77. The method according to claim 46 wherein said metallic object is steel sheet and wherein said surface treated according to claim 46 is coated with zinc by contact with molten media comprising zinc.
78. The method according to claim 46 wherein said metallic object is a metal sheet or plate wherein the method according to claim 46 is applied to a rolling surface thereof to provide an optically interrogatable matte surface band at or near the lateral edge of said rolling surface for optical rolling mill control instrumentation.
79. The method according to claim 46 wherein said arc is magnetically impelled at a speed of at least 50 feet per second.
80. The method according to claim 46 wherein said arc is magnetically impelled at a speed of at least 200 feet per second.
81. The method according to claim 46 wherein said arc is magnetically impelled at a speed of at least 400 feet per second.
82. The method according to claim 46 wherein said arc is magnetically impelled at a speed of at least 600 feet per second.
83. The method according to claim 46 wherein said arc is magnetically impelled at a speed of at least 1000 feet per second.

## WHAT TO DO
Copy the patent claims starting with "80. The method" and going on through "400 feet per second.", renaming "feet per second" as "ft/s". The lines after this point are separate material and have nothing to do with the patent claims.

## ENTRIES SUPPLIED

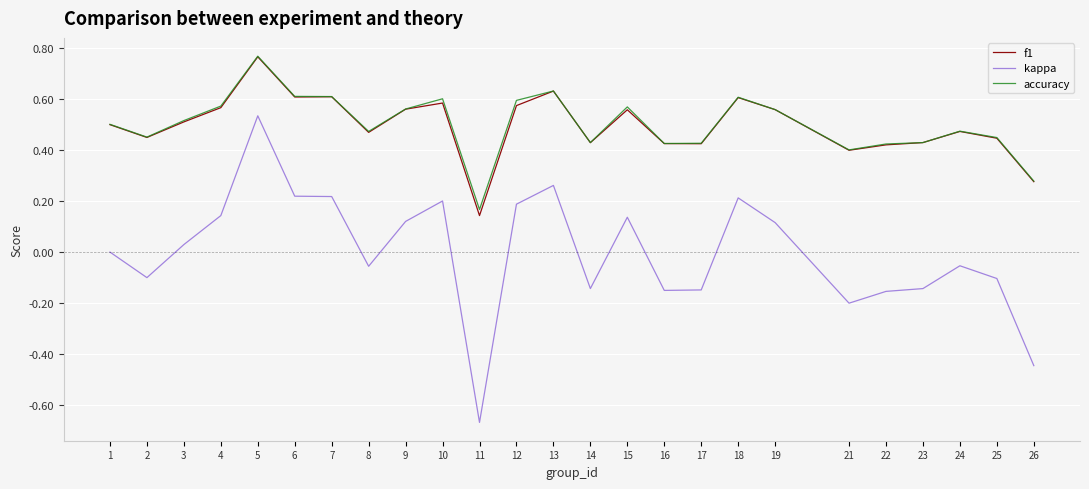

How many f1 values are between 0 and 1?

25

--

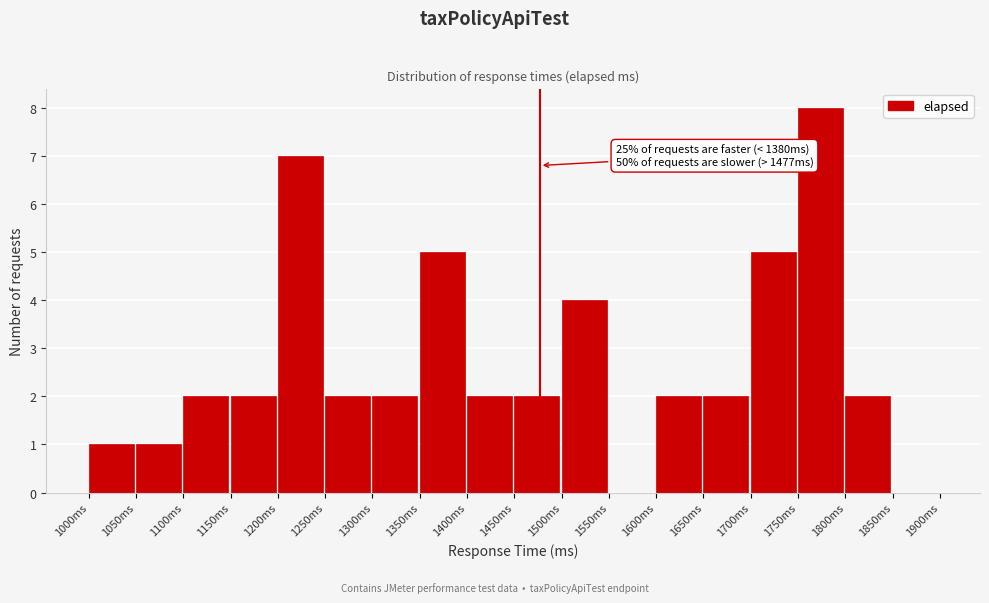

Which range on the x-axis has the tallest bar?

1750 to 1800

## FINAL ANSWER
80. The method according to claim 46 wherein said arc is magnetically impelled at a speed of at least 200 ft/s.
81. The method according to claim 46 wherein said arc is magnetically impelled at a speed of at least 400 ft/s.